Top of Data provided

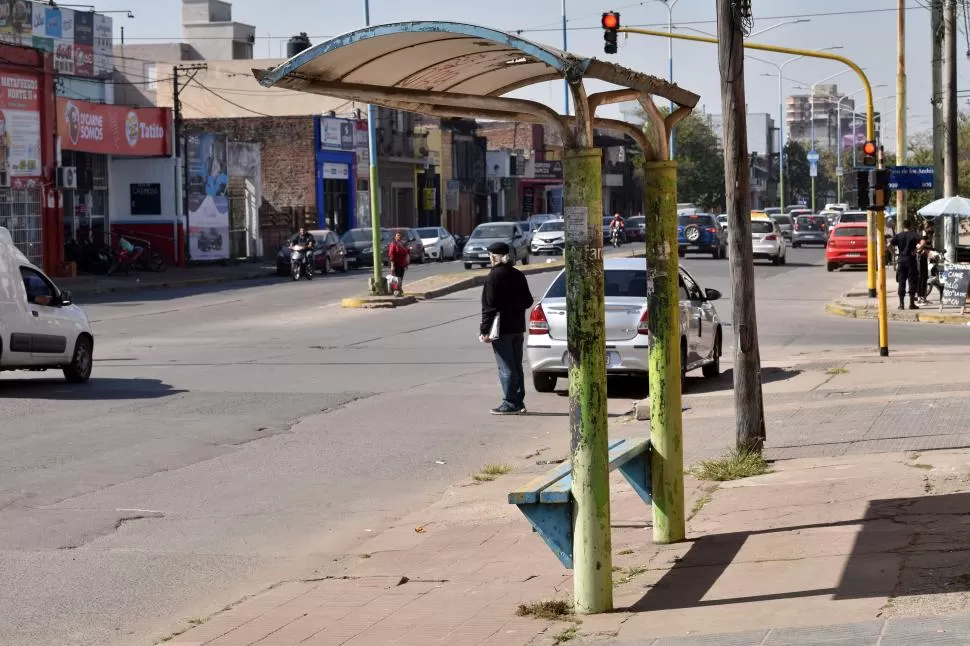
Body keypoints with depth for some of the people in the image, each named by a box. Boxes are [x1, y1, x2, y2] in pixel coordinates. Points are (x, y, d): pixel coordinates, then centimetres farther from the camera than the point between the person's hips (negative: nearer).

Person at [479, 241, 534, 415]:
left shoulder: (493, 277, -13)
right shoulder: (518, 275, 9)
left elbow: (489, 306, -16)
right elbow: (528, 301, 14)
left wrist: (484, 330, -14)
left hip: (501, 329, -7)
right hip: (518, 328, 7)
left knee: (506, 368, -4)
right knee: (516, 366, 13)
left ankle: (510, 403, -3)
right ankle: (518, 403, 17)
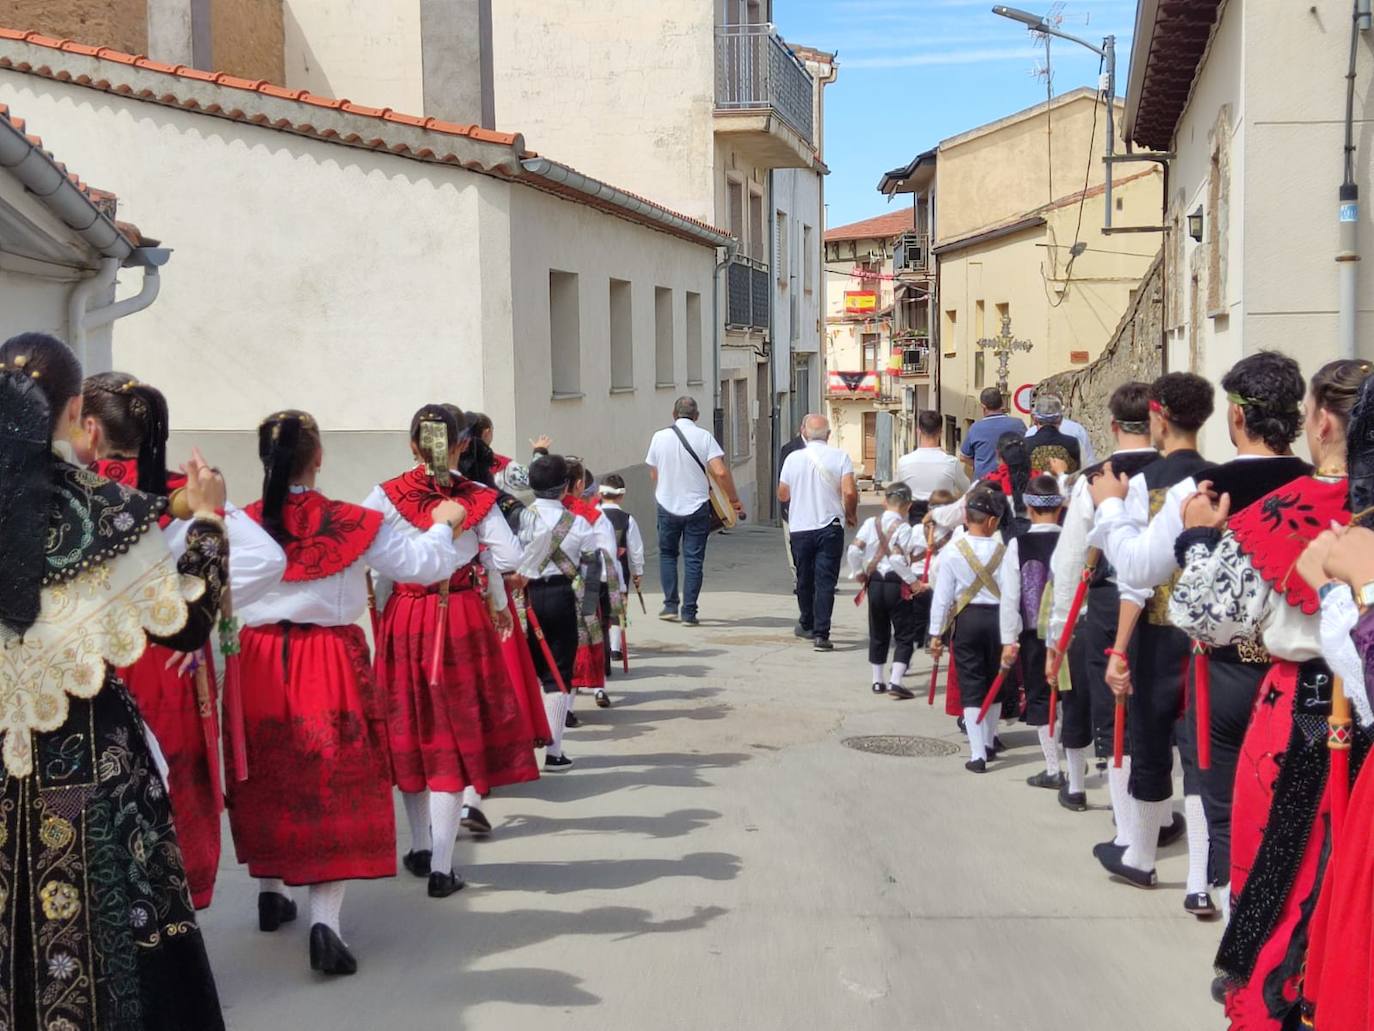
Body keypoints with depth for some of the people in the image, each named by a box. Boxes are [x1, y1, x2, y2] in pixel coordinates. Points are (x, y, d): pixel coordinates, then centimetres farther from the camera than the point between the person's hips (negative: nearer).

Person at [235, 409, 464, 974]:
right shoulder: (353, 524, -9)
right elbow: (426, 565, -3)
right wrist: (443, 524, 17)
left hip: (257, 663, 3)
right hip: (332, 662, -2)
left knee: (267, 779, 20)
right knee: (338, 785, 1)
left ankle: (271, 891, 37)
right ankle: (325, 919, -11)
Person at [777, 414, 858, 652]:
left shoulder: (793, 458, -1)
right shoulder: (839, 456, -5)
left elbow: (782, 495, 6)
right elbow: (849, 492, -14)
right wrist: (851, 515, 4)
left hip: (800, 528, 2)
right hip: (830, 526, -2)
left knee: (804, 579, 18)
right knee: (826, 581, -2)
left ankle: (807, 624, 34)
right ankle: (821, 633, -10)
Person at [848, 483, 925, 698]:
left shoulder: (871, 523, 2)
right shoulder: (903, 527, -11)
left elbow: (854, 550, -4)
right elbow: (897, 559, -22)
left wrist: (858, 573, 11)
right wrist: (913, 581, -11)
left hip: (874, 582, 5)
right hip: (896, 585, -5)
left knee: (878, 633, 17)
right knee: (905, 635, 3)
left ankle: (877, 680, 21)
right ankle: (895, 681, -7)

Bottom of Data provided

Copy every line of the rows above verbatim, leaving out the pictures.

Body keypoints with depth for some of the people in the image, each named by a box. Boxes are [x1, y1, x2, y2] in pixel coordinates. Points are (x, y, d): pixel coordinates, then centimetres farther from the camera than the point between the person's hips (negative: nearer).

Person at [479, 241, 534, 415]:
left shoulder: (493, 277, -13)
right shoulder: (518, 275, 9)
left elbow: (489, 306, -16)
right elbow: (528, 301, 14)
left wrist: (484, 330, -14)
left hip: (501, 329, -7)
right hip: (518, 328, 7)
left knee: (506, 368, -4)
right knee: (516, 366, 13)
left ankle: (510, 403, -3)
right ankle: (518, 403, 17)
Body keypoints with depth for some of the people in the image, each named by a box. Boxes are [x1, y1, x2, y2] in pixel coordinates. Points are (x, y, d): pixel coordinates, then centimetres farther from the camera than the point between the person's hips (negative: nearer).

Person at [235, 409, 464, 974]:
right shoulder: (353, 524, -9)
right elbow: (426, 565, -3)
right wrist: (443, 524, 17)
left hip: (257, 663, 3)
right hip: (332, 662, -2)
left knee: (267, 779, 20)
right knee: (338, 785, 1)
left ankle: (271, 891, 37)
right ankle: (325, 919, -11)
Person at [777, 414, 858, 652]:
left shoulder: (793, 458, -1)
right shoulder: (839, 456, -5)
left elbow: (782, 495, 6)
right elbow: (849, 492, -14)
right wrist: (851, 515, 4)
left hip: (800, 528, 2)
right hip: (830, 526, -2)
left knee: (804, 579, 18)
right knee: (826, 581, -2)
left ankle: (807, 624, 34)
right ankle: (821, 633, -10)
Person at [848, 483, 925, 698]:
left shoulder: (871, 523, 2)
right shoulder: (903, 527, -11)
left elbow: (854, 550, -4)
right elbow: (897, 559, -22)
left wrist: (858, 573, 11)
right wrist: (913, 581, -11)
left hip: (874, 582, 5)
right hip: (896, 585, -5)
left knee: (878, 633, 17)
right knee: (905, 635, 3)
left ankle: (877, 680, 21)
right ankle: (895, 681, -7)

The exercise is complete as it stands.